Tex. Civ. Prac. & Rem. Code Ann. § 82.005 does not state all the elements of a product liability action for design defect. It does not, for example, define design defect or negate the common law requirement that such a defect render the product unreasonably dangerous. Additionally, the statute was not intended to and does not supplant the risk-utility analysis Texas has for years employed in determining whether a defectively designed product is unreasonably dangerous.

Facts:

Rita Emeterio bought disposable butane lighters for use at her bar. Her daughter, Gloria Hernandez, took lighters from the bar from time to time for her personal use. Emeterio and Hernandez both knew that it was dangerous for children to play with lighters. They also knew that some lighters were made with child-resistant mechanisms, but Emeterio chose not to buy them. On April 4, 1995, Hernandez's five-year-old daughter, Daphne, took a lighter from her mother's purse on the top shelf of a closet in a bedroom in her grandparents' home and started a fire in the room that severely burned her two-year-old brother, Ruben. Hernandez, on Ruben's behalf, sued the manufacturers and distributors of the lighter, Tokai Corporation and Scripto-Tokai Corporation (collectively, "Tokai"), in the United States District Court for the Western District of Texas, San Antonio Division. Asserting strict liability and negligence claims, Hernandez alleged that the lighter was defectively designed and unreasonably dangerous because it did not have a child-resistant safety mechanism that would have prevented or substantially reduced the likelihood that a child could have used it to start a fire. Tokai does not dispute that mechanisms for making disposable lighters child-resistant were available when the lighter Daphne used was designed and marketed, or that such mechanisms can be incorporated into lighters at nominal cost. Tokai moved for summary judgment on the grounds that a disposable lighter is a simple household tool intended for adult use only, and a manufacturer has no duty to incorporate child-resistant features into a lighter's design to protect unintended users -- children -- from obvious and inherent dangers. Tokai also noted that adequate warnings against access by children were provided with its lighters, even though that danger was obvious and commonly known. In response to Tokai's motion, Hernandez argued that, because an alternative design existed at the time the lighter at issue was manufactured and distributed that would have made the lighter safer in the hands of children, it remained for the jury to decide whether the lighter was defective under Texas' common-law risk-utility test.

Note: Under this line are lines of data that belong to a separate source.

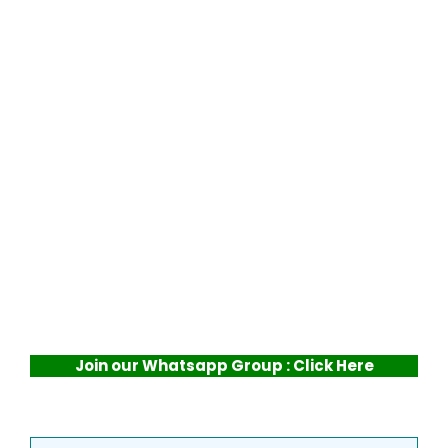
Join our Whatsapp Group : Click Here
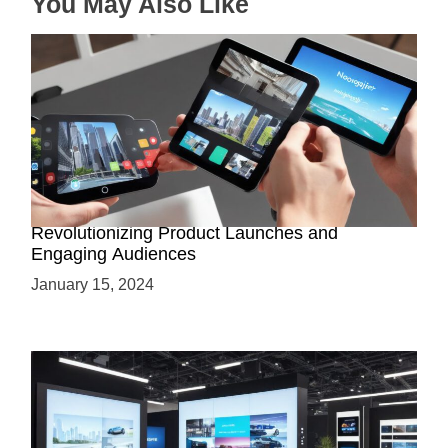
You May Also Like
o
n
How AR-Powered Product Demos are
Revolutionizing Product Launches and
Engaging Audiences
January 15, 2024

The federal district court granted summary judgment for Tokai, and Hernandez appealed.

Issue:

Under the Texas Products Liability Act of 1993, can the legal representative of a minor child injured as a result of the misuse of a product by another minor child maintain a defective-design products liability claim against the product's manufacturer where the product was intended to be used only by adults, the risk that children might misuse the product was obvious to the product's manufacturer and to its intended users, and a safer alternative design was available? 

Answer:

Yes.

Conclusion:

The court held that such a defective-design claim may proceed under Texas law only if, with reference to the product's intended users, the design defect made the product unreasonably dangerous, a safer alternative design was available, and the defect caused the injury.